E se a culpa do acidente que levou à perda total do veículo for do proprietário, mas este tiver seguro de danos próprios?
A seguradora ou indemniza pelo valor venal total (o capital seguro), e fica com o veículo sinistrado, ou o segurado fica com o salvado, recebendo de indemnização o valor venal menos o salvado.
E se o culpado do acidente não tiver seguro automóvel válido?
O responsável é sempre obrigado a indemnizar. No entanto, não havendo seguro válido, o Fundo de Garantia Automóvel (FGA) pode ser chamado a intervir em nome lesado. E pode acontecer uma de duas situações:
Responsável Conhecido (sem seguro válido)
Se o responsável pelo acidente for identificado, mas não tiver seguro válido, o FGA cobre os danos materiais causados, independentemente de haver ou não danos corporais. Em caso de perda total, pode haver lugar a indemnização pelo valor venal do veículo, mas o processo será demorado e exigente, e dependerá do que for apurado.

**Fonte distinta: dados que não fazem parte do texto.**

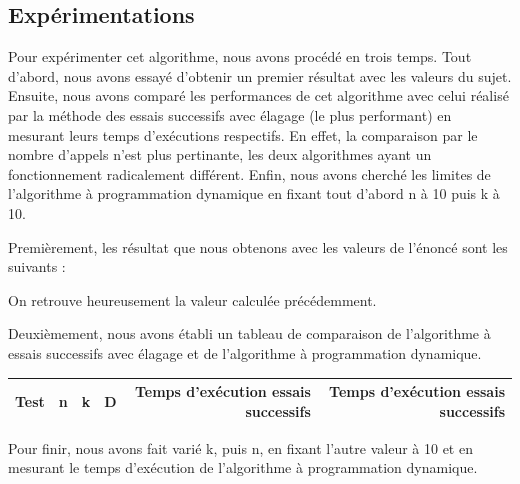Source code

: \documentclass[a4paper, titlepage]{article}
\begin{document}
	\subsection{Expérimentations}
		Pour expérimenter cet algorithme, nous avons procédé en trois temps.
		Tout d'abord, nous avons essayé d'obtenir un premier résultat avec les valeurs du sujet.
		Ensuite, nous avons comparé les performances de cet algorithme avec celui réalisé par la méthode des essais successifs avec élagage (le plus performant) en mesurant leurs temps d'exécutions respectifs.
		En effet, la comparaison par le nombre d'appels n'est plus pertinante, les deux algorithmes ayant un fonctionnement radicalement différent.
		Enfin, nous avons cherché les limites de l'algorithme à programmation dynamique en fixant tout d'abord n à 10 puis k à 10.
		
		Premièrement, les résultat que nous obtenons avec les valeurs de l'énoncé sont les suivants :
		
		On retrouve heureusement la valeur calculée précédemment.
		
		Deuxièmement, nous avons établi un tableau de comparaison de l'algorithme à essais successifs avec élagage et de l'algorithme à programmation dynamique.

		\begin{center}
		\begin{tabular}{|c|c|c|c|r|r|}
			\hline
			Test	& n	& k	& D	& Temps d'exécution essais successifs & Temps d'exécution essais successifs \\
			\hline
		\end{tabular}
		\end{center}
		
		Pour finir, nous avons fait varié k, puis n, en fixant l'autre valeur à 10 et en mesurant le temps d'exécution de l'algorithme à programmation dynamique.
		
\end{document}
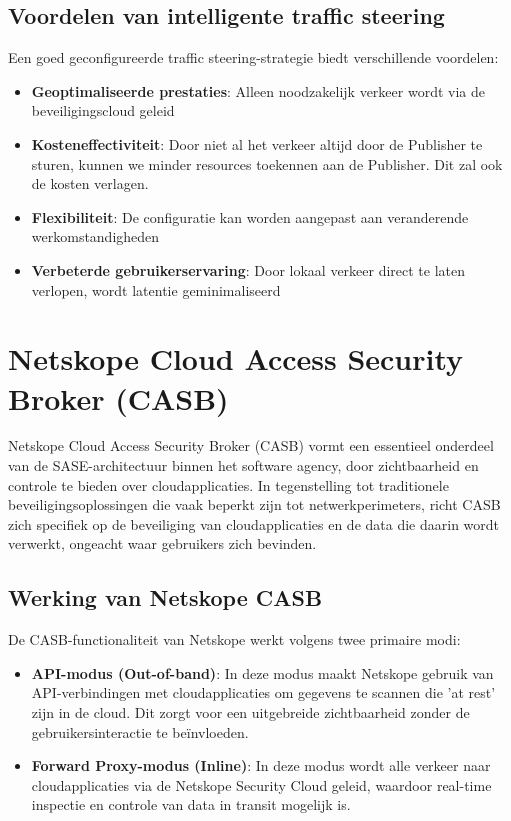 \subsection{Voordelen van intelligente traffic steering}

Een goed geconfigureerde traffic steering-strategie biedt verschillende voordelen:
\begin{itemize}
    \item \textbf{Geoptimaliseerde prestaties}: Alleen noodzakelijk verkeer wordt via de beveiligingscloud geleid
    \item \textbf{Kosteneffectiviteit}: Door niet al het verkeer altijd door de Publisher te sturen, kunnen we minder resources toekennen aan de Publisher. Dit zal ook de kosten verlagen.
    \item \textbf{Flexibiliteit}: De configuratie kan worden aangepast aan veranderende werkomstandigheden
    \item \textbf{Verbeterde gebruikerservaring}: Door lokaal verkeer direct te laten verlopen, wordt latentie geminimaliseerd
\end{itemize}


\section{Netskope Cloud Access Security Broker (CASB)}
Netskope Cloud Access Security Broker (CASB) vormt een essentieel onderdeel van de SASE-architectuur binnen het software agency, door zichtbaarheid en controle te bieden over cloudapplicaties. In tegenstelling tot traditionele beveiligingsoplossingen die vaak beperkt zijn tot netwerkperimeters, richt CASB zich specifiek op de beveiliging van cloudapplicaties en de data die daarin wordt verwerkt, ongeacht waar gebruikers zich bevinden.

\subsection{Werking van Netskope CASB}
 
De CASB-functionaliteit van Netskope werkt volgens twee primaire modi:

\begin{itemize}
    \item \textbf{API-modus (Out-of-band)}: In deze modus maakt Netskope gebruik van API-verbindingen met cloudapplicaties om gegevens te scannen die 'at rest' zijn in de cloud. Dit zorgt voor een uitgebreide zichtbaarheid zonder de gebruikersinteractie te beïnvloeden.

    \item \textbf{Forward Proxy-modus (Inline)}: In deze modus wordt alle verkeer naar cloudapplicaties via de Netskope Security Cloud geleid, waardoor real-time inspectie en controle van data in transit mogelijk is.
\end{itemize}

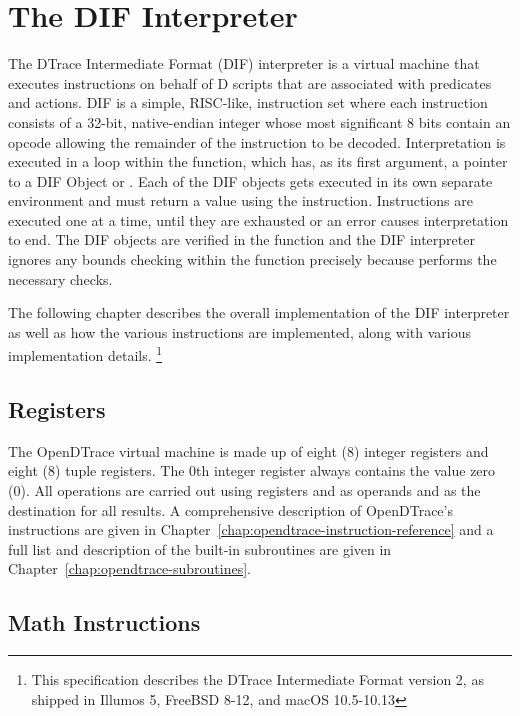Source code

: \section{The DIF Interpreter}

The DTrace Intermediate Format (DIF) interpreter is a virtual machine
that executes instructions on behalf of D scripts that are associated
with predicates and actions.  DIF is a simple, RISC-like, instruction
set where each instruction consists of a 32-bit, native-endian integer
whose most significant 8 bits contain an opcode allowing the remainder
of the instruction to be decoded.  Interpretation is executed in a
loop within the  function, which has, as
its first argument, a pointer to a DIF Object or
. Each of the DIF objects gets executed in its
own separate environment and must return a value using the
 instruction. Instructions are executed one at a
time, until they are exhausted or an error causes interpretation to
end. The DIF objects are verified in the
 function and the DIF interpreter
ignores any bounds checking within the 
function precisely because  performs
the necessary checks.

The following chapter describes the overall implementation of the DIF
interpreter as well as how the various instructions are implemented,
along with various implementation details. \footnote{This
  specification describes the DTrace Intermediate Format version 2, as
  shipped in Illumos 5, FreeBSD 8-12, and macOS 10.5-10.13}

\subsection{Registers}
\label{sec:dif-registers}

The OpenDTrace virtual machine is made up of eight (8) integer registers
and eight (8) tuple registers.  The 0th integer register always
contains the value zero (0).  All operations are carried out using
registers  and  as operands and
 as the destination for all results. A comprehensive
description of OpenDTrace's instructions are given in
Chapter~\ref{chap:opendtrace-instruction-reference} and a full list
and description of the built-in subroutines are given in
Chapter~\ref{chap:opendtrace-subroutines}.

\subsection{Math Instructions}
\label{sec:dif-math}

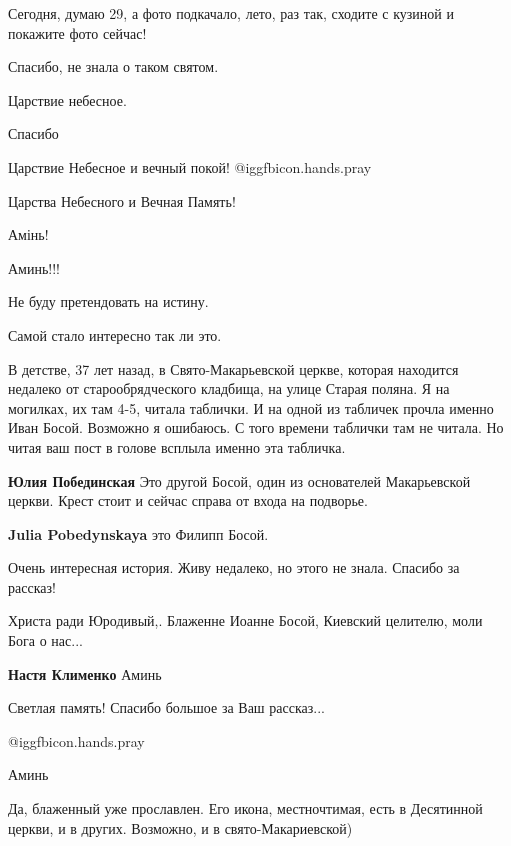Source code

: \begin{itemize}
Сегодня, думаю 29, а фото подкачало, лето, раз так, сходите с кузиной и покажите фото сейчас!

Спасибо, не знала о таком святом.

Царствие небесное.

Спасибо

Царствие Небесное и вечный покой! @igg{fbicon.hands.pray} 

Царства Небесного и Вечная Память!

Амінь!


Аминь!!!


Не буду претендовать на истину.

Самой стало интересно так ли это.

В детстве, 37 лет назад, в Свято-Макарьевской церкве, которая находится
недалеко от старообрядческого кладбища, на улице Старая поляна. Я на могилках,
их там 4-5, читала таблички. И на одной из табличек прочла именно Иван Босой.
Возможно я ошибаюсь. С того времени таблички там не читала. Но читая ваш пост в
голове всплыла именно эта табличка.

\begin{itemize} %
\textbf{Юлия Побединская} Это другой Босой, один из основателей Макарьевской церкви. Крест стоит и сейчас справа от входа на подворье.

\textbf{Julia Pobedynskaya} это Филипп Босой.
\end{itemize} %

Очень интересная история. Живу недалеко, но этого не знала. Спасибо за рассказ!

Христа ради Юродивый,. Блаженне Иоанне Босой, Киевский целителю, моли Бога о нас...

\textbf{Настя Клименко} Аминь

Светлая память! Спасибо большое за Ваш рассказ...

 @igg{fbicon.hands.pray} 

Аминь


Да, блаженный уже прославлен. Его икона, местночтимая, есть в Десятинной
церкви, и в других. Возможно, и в свято-Макариевской)



\end{itemize}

Responsável Desconhecido (e fuga)
Se o responsável pelo acidente for desconhecido (não identificado), o FGA só cobre os danos materiais, incluindo perda total, se o acidente também tiver causado danos corporais significativos.

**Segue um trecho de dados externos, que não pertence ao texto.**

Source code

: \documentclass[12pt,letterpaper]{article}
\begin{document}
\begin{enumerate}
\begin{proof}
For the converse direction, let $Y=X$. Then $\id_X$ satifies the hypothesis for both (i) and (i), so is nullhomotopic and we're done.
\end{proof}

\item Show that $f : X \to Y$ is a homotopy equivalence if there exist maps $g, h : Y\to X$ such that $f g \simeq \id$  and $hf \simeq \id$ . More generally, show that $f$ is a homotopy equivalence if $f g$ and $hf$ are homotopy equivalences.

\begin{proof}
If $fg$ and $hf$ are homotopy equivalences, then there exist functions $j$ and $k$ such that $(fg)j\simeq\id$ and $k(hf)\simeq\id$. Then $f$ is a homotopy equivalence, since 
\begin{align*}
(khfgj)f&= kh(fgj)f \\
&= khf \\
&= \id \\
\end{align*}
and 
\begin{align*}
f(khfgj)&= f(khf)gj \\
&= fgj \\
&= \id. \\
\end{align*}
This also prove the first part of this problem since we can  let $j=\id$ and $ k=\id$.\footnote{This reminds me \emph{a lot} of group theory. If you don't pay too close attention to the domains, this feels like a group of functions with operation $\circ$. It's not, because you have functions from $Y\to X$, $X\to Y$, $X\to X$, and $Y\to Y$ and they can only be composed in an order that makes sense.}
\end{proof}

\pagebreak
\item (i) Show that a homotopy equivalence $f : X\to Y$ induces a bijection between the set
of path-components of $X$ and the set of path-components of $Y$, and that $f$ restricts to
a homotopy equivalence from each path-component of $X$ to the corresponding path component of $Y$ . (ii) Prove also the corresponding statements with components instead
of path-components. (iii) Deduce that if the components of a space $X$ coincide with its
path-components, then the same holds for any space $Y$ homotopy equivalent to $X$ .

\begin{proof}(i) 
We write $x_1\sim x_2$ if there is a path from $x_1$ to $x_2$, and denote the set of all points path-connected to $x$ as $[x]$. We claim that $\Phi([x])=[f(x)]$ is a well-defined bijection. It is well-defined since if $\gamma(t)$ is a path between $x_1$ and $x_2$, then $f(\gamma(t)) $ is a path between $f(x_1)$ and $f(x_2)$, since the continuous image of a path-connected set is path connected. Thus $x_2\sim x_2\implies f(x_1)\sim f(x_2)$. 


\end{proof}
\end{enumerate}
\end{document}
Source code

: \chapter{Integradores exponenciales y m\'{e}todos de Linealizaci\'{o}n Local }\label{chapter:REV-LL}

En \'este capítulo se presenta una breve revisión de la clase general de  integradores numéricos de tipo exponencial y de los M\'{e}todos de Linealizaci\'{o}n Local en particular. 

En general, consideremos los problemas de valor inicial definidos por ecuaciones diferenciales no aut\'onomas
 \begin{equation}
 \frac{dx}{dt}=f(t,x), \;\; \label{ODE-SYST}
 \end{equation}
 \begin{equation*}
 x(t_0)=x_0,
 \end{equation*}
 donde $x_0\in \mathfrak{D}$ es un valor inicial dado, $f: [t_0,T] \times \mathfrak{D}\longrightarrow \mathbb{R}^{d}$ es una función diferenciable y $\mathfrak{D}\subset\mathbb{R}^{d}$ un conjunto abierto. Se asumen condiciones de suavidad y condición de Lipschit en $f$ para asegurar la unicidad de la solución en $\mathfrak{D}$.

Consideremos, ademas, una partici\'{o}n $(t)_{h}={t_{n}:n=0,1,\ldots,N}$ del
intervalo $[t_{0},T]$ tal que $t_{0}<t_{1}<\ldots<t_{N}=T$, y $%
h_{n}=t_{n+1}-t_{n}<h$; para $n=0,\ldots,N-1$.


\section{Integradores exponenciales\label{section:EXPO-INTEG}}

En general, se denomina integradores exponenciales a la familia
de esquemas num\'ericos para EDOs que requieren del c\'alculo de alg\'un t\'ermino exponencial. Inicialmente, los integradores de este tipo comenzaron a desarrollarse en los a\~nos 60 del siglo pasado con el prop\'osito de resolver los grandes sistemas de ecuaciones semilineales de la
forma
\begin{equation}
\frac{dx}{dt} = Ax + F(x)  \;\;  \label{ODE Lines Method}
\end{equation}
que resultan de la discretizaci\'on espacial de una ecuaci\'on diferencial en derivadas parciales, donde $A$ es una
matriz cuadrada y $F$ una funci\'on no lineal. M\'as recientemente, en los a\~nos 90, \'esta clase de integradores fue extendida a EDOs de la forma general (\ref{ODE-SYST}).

E se a culpa do acidente que danificou seriamente o veículo não for do seu proprietário, este é obrigado a contactar a própria seguradora?
É altamente recomendável que o faça sempre. O primeiro dever é sempre participar o sinistro. Até por causa do sistema de Convenção de Indemnização Direta (CID), um mecanismo acordado entre seguradoras, em Portugal, que permite acelerar o processo de indemnização nos acidentes automóveis sem feridos graves e em que a responsabilidade está claramente atribuída. Mesmo quando a seguradora do culpado assume o processo, a seguradora do lesado pode:
- acompanhar o processo;
- acionar a cobertura de danos próprios para acelerar a resolução;
- exercer posteriormente o direito de regresso (acerto de contas entre seguradoras ou entre seguradoras e pessoas responsáveis por acidentes).